Six days later, her dead body was found in a plastic bag, showing signs have having been raped and strangled.

Six months later, in August 1989, the body of Jannicka Ekblad, a 26-year-old prostitute from Malmö, was discovered strangled and beaten near a rest stop outside Hässleholm in southern Sweden.

After investigating the deaths for more than a decade, police received an anonymous tip about Olsson which ultimately led to him agreeing to a voluntary DNA test in 2004.

DNA evidence from Olsson tied him to Nilsson, and police also found traces of Ekblad’s blood at Olsson’s cabin. In addition, police were able to connect Olsson with anonymous confessions to both crimes received via letters and mobile phone calls.

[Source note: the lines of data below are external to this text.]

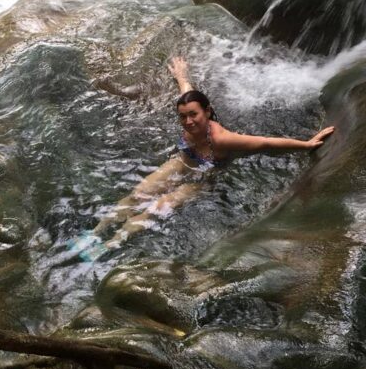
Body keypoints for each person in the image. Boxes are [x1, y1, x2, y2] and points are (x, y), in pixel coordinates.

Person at [70, 56, 335, 261]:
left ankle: (108, 246)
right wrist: (182, 76)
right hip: (183, 161)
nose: (188, 121)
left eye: (194, 115)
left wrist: (307, 144)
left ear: (207, 112)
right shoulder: (189, 112)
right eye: (183, 116)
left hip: (202, 178)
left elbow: (265, 143)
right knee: (137, 195)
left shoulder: (222, 139)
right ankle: (92, 236)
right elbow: (188, 91)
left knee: (157, 207)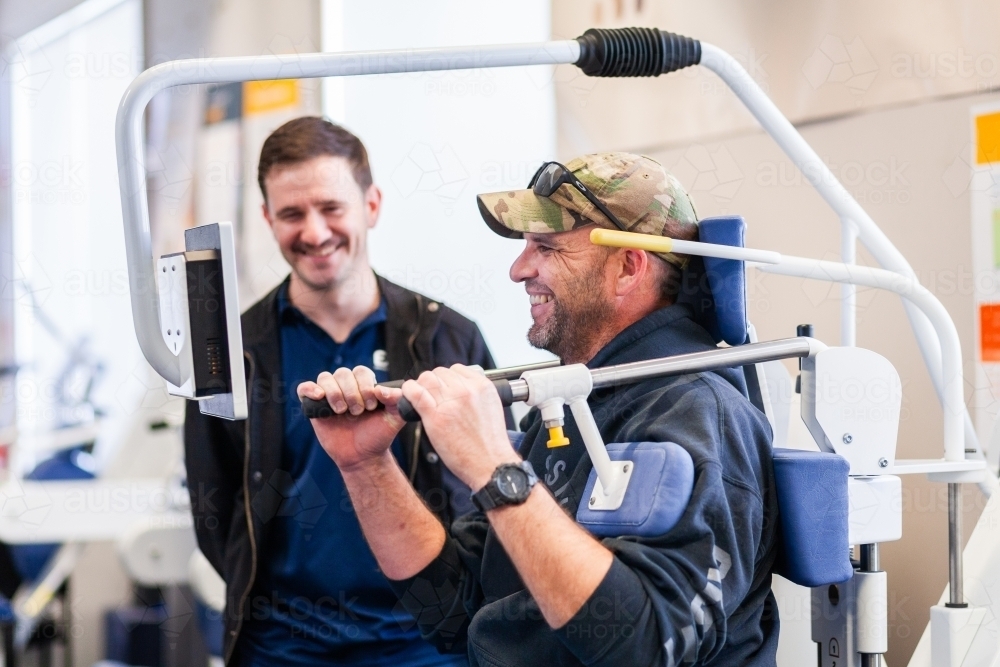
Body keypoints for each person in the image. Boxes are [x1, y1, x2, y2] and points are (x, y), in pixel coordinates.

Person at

Olsson was convicted in December 2004, ultimately being sentenced to time in a psychiatric care facility.

But he has always maintained his innocence, arguing that the Swedish judicial system convicted an innocent man.

He published a book in 2006 entitled “Utan rättssäkerhet” (‘Without the rule of law’) detailing what he considered to be a miscarriage of justice.

In his final blog post, titled “Epilogue”, Olsson continued to claim he had nothing to do with the crimes.

“I didn’t get a chance to defend myself or call my own witnesses. There’s not a shred of justice anywhere in the judgment against me,” he wrote.

“I hope that someone with enough courage will want to take my case and examine what happened. Not least for the families of the victims, but also for my own relatives.”